See here's a little history about me and gaining weight before "important events." (And yes, I know that I am completely vain and that I have unrealistic idea of what "fat" is, but I'm just being honest here people.)
- I never thought about my weight until I was 15, when, on the last day of 4-week summer camp, I could not fit in to the capri pants that I had worn there on opening day. During that month I ate Kashi Good Friends cereal mixed with peanut butter and chocolate syrup (it was the last summer that they allowed kids to bring and have food sent from home), I participated in several grilled cheese eating contests (I dominated by the way--I remember eating more than 7 one time), I ate second helpings and dessert at every meal, and I put peanut butter on EVERYTHING. I was also supposed to go to New York City for a week-long modeling exhibition about two weeks after I got home from camp. I still went, and I did fine, but from then on I paid attention to my weight. (By the way, going to all-girls camp for four weeks is supposed to be about gaining self-esteem and friends, not weight.)

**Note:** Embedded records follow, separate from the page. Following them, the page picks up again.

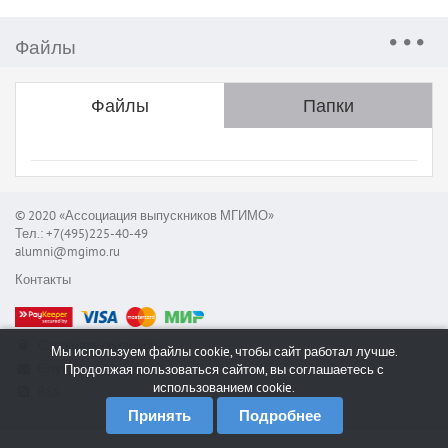
Файлы
Файлы
Папки
© 2020 «Ассоциация выпускников МГИМО»
Тел.: +7(495)225-40-49
alumni@mgimo.ru
Контакты
Сообщить об ошибке
Мы используем файлы cookie, чтобы сайт работал лучше.
Служба поддержки
Продолжая пользоваться сайтом, вы соглашаетесь с
использованием cookie.
RSS
Принять
Подробнее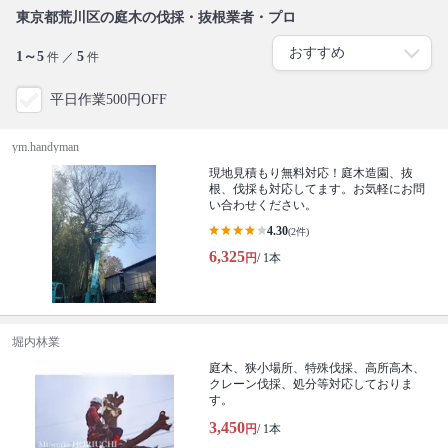
東京都荒川区の庭木の伐採・抜根業者・プロ
1～5
5
件 ／
件
平日作業500円OFF
ym.handyman
現地見積もり無料対応！庭木造園、抜
根、伐採も対応してます。お気軽にお問
い合わせください。
4.30
(2件)
6,325
円
/ 1本
堀内林業
庭木、狭小場所、特殊伐採、高所高木、
クレーン伐採、処分等対応しておりま
す。
3,450
円
/ 1本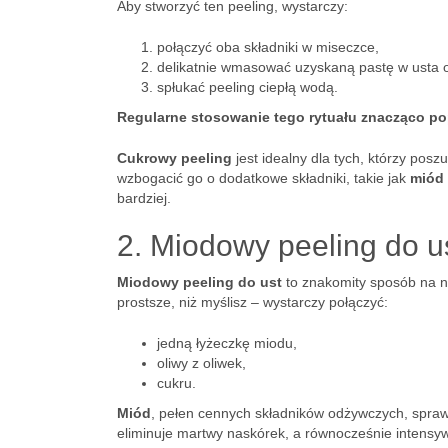
Aby stworzyć ten peeling, wystarczy:
połączyć oba składniki w miseczce,
delikatnie wmasować uzyskaną pastę w usta o
spłukać peeling ciepłą wodą.
Regularne stosowanie tego rytuału znacząco po
Cukrowy peeling
jest idealny dla tych, którzy pos
wzbogacić go o dodatkowe składniki, takie jak
miód
bardziej.
2. Miodowy peeling do u
Miodowy peeling do ust
to znakomity sposób na na
prostsze, niż myślisz – wystarczy połączyć:
jedną łyżeczkę miodu,
oliwy z oliwek,
cukru.
Miód
, pełen cennych składników odżywczych, sprawi
eliminuje martwy naskórek, a równocześnie intensy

- This particular camp had really delicious food. When I was 17, I was a counselor at said camp for 10 weeks during the summer before my senior year of high school. I was scheduled to take my senior pictures shortly after I got home from camp. Everyone's senior pictures always looked perfect to me in the year book, so I was determined to look perfect too. I also had to jump right in to cheerleading practice and school. I gained 10 to 15 lbs during that summer (you would think that I would be able to remember the exact weight since it was such a big deal then), and I hated the way my first round of senior pictures (and cheerleading pictures too) looked. **Pictures, really?! Those picture do not matter at all now**
- I was also sure that I would meet my future husband during my freshman year of college; so, obviously, I wanted to look my best. (And to me, that meant skinny.) During the end of that summer and the first semester of my freshman year of college I gained 20-25 lbs. Yup, its possible...easily. And I was super embarassed to see everyone from high school when I went to the "young alumni gathering" during Christmas break. Yes, the homecoming queen and one of the captains of the cheerleading squad had gained weight. (I assumed that that was every other girl's fantasy, and I had made it come true.)

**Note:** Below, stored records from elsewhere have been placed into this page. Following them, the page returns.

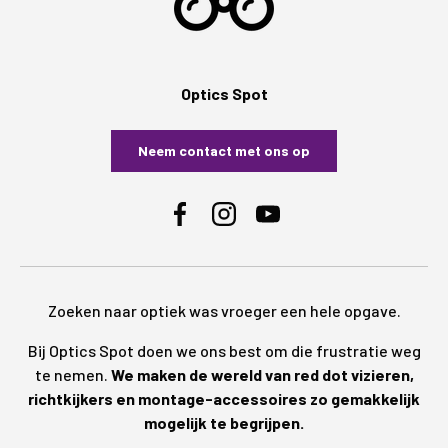
Optics Spot
Neem contact met ons op
Facebook
Instagram
YouTube
Zoeken naar optiek was vroeger een hele opgave.
Bij Optics Spot doen we ons best om die frustratie weg
te nemen.
We maken de wereld van red dot vizieren,
richtkijkers en montage-accessoires zo gemakkelijk
mogelijk te begrijpen.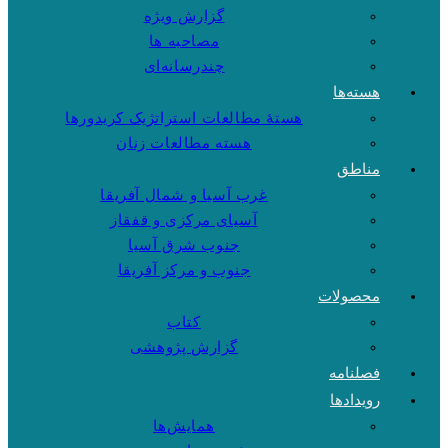
گزارش ویژه
مصاحبه ها
چندرسانه‌ای
هسته‌ها
هستهٔ مطالعات استراتژیک کریدورها
هسته مطالعات زنان
مناطق
غرب آسیا و شمال آفریقا
آسیای مرکزی و قفقاز
جنوب شرق آسیا
جنوب و مرکز آفریقا
محصولات
کتاب
گزارش پژوهشی
فصلنامه
رویدادها
همایش‌ها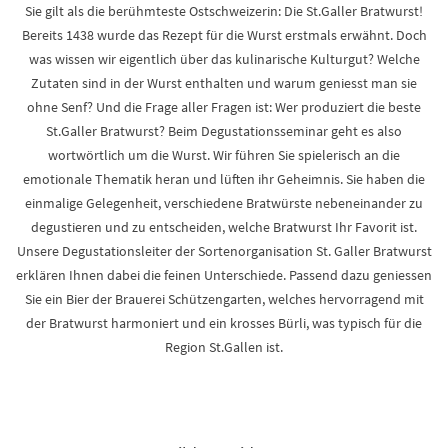
Sie gilt als die berühmteste Ostschweizerin: Die St.Galler Bratwurst!
Bereits 1438 wurde das Rezept für die Wurst erstmals erwähnt. Doch
was wissen wir eigentlich über das kulinarische Kulturgut? Welche
Zutaten sind in der Wurst enthalten und warum geniesst man sie
ohne Senf? Und die Frage aller Fragen ist: Wer produziert die beste
St.Galler Bratwurst? Beim Degustationsseminar geht es also
wortwörtlich um die Wurst. Wir führen Sie spielerisch an die
emotionale Thematik heran und lüften ihr Geheimnis. Sie haben die
einmalige Gelegenheit, verschiedene Bratwürste nebeneinander zu
degustieren und zu entscheiden, welche Bratwurst Ihr Favorit ist.
Unsere Degustationsleiter der Sortenorganisation St. Galler Bratwurst
erklären Ihnen dabei die feinen Unterschiede. Passend dazu geniessen
Sie ein Bier der Brauerei Schützengarten, welches hervorragend mit
der Bratwurst harmoniert und ein krosses Bürli, was typisch für die
Region St.Gallen ist.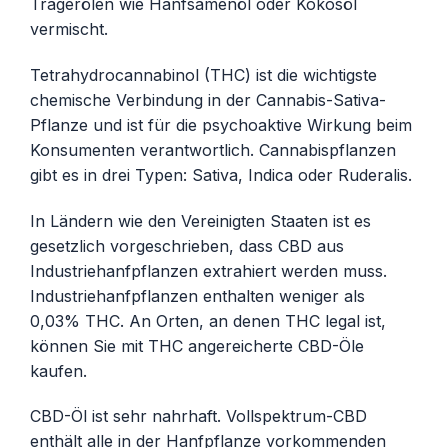
Trägerölen wie Hanfsamenöl oder Kokosöl
vermischt.
Tetrahydrocannabinol (THC) ist die wichtigste
chemische Verbindung in der Cannabis-Sativa-
Pflanze und ist für die psychoaktive Wirkung beim
Konsumenten verantwortlich. Cannabispflanzen
gibt es in drei Typen: Sativa, Indica oder Ruderalis.
In Ländern wie den Vereinigten Staaten ist es
gesetzlich vorgeschrieben, dass CBD aus
Industriehanfpflanzen extrahiert werden muss.
Industriehanfpflanzen enthalten weniger als
0,03% THC. An Orten, an denen THC legal ist,
können Sie mit THC angereicherte CBD-Öle
kaufen.
CBD-Öl ist sehr nahrhaft. Vollspektrum-CBD
enthält alle in der Hanfpflanze vorkommenden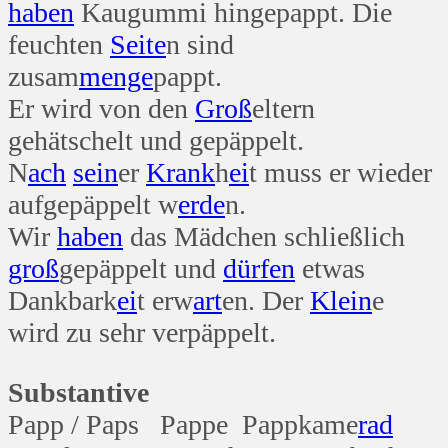
haben
Kaugummi hingepappt. Die
feuchten
Seite
n sind
zusam
menge
pappt.
Er wird von den
Groß
eltern
gehätschelt und gepäppelt.
N
ach
sein
er
Krank
h
ei
t muss er wieder
aufgepäppelt w
erde
n.
Wir
haben
das Mädchen schließlich
groß
gepäppelt und
dürfen
etwas
Dankbark
ei
t erw
art
en. Der
Klein
e
wird zu sehr verpäppelt.
Substantive
Papp / Paps Pappe Pappkame
rad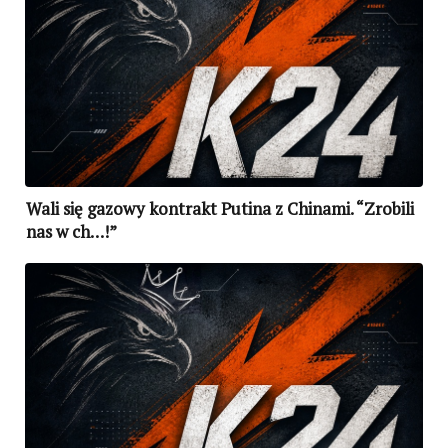
Wali się gazowy kontrakt Putina z Chinami. “Zrobili
nas w ch…!”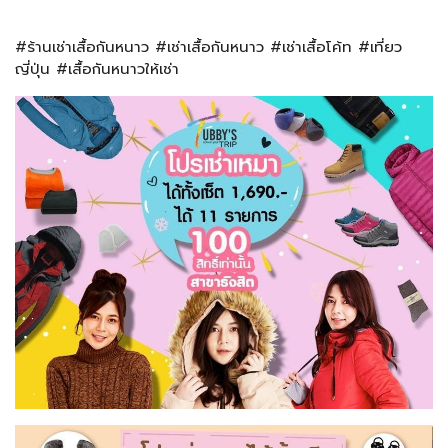
#ร้านเช่าเสื้อกันหนาว #เช่าเสื้อกันหนาว #เช่าเสื้อโค้ท #เที่ยว
ญี่ปุ่น #เสื้อกันหนาวให้เช่า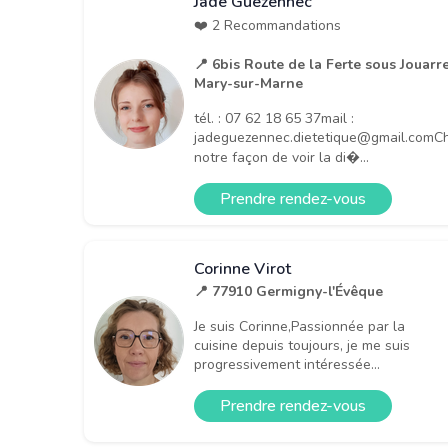
Jade Guezennec
❤️ 2 Recommandations
📍 6bis Route de la Ferte sous Jouarr
Mary-sur-Marne
tél. : 07 62 18 65 37mail :
jadeguezennec.dietetique@gmail.comC
notre façon de voir la di�...
Prendre rendez-vous
Corinne Virot
📍 77910 Germigny-l'Évêque
Je suis Corinne,Passionnée par la
cuisine depuis toujours, je me suis
progressivement intéressée...
Prendre rendez-vous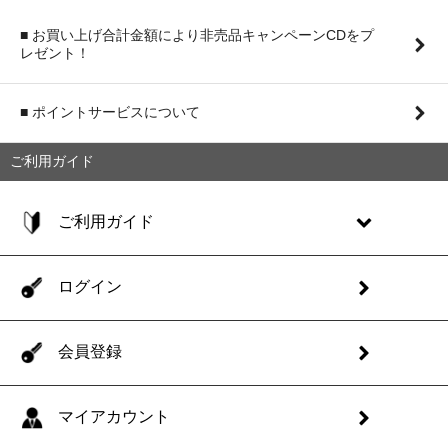
■ お買い上げ合計金額により非売品キャンペーンCDをプ
レゼント！
■ ポイントサービスについて
ご利用ガイド
ご利用ガイド
ログイン
会員登録
マイアカウント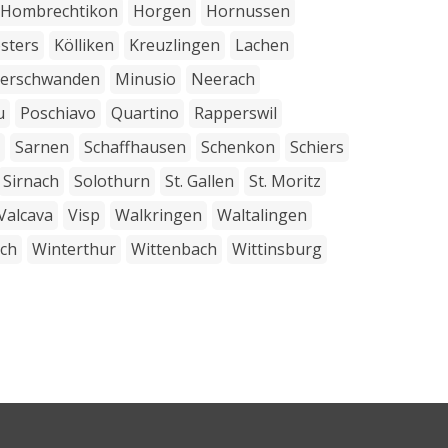
Hombrechtikon
Horgen
Hornussen
osters
Kölliken
Kreuzlingen
Lachen
terschwanden
Minusio
Neerach
u
Poschiavo
Quartino
Rapperswil
Sarnen
Schaffhausen
Schenkon
Schiers
Sirnach
Solothurn
St. Gallen
St. Moritz
Valcava
Visp
Walkringen
Waltalingen
sch
Winterthur
Wittenbach
Wittinsburg
Kundenbewertungen und Erfahrungen zu
Rutschmann AG
100%
SEHR GUT
Empfehlungen auf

Pokey Sticks from Gumby's Pizza
Probably an extra-large contributer to my weight gain freshman year
This is what I felt like...
And this is what I looked like.
(Ok, not really--thanks Lalleh for the iphone pic, but you get the idea...)
There are other less extreme examples, but you can understand now why I have a fear of sabotaging myself for my wedding. Ofcourse I am a completely different person today, and I am much more concerned about my health and living a long, happy and healthy life with my hubby-to-be and my future children. But there is still that voice very far in the back of my head telling me that I will sabotage myself.
As I read over this post I realize how vain, crazy, and eating-disordered this post makes me sound. Personality, honesty, kindness, and intelligence are just a few of the traits that I value now more than appearence (and I have been in therapy since I was 10 years old...I could BE a therapist), but I am still a female. And I'm a work in progress.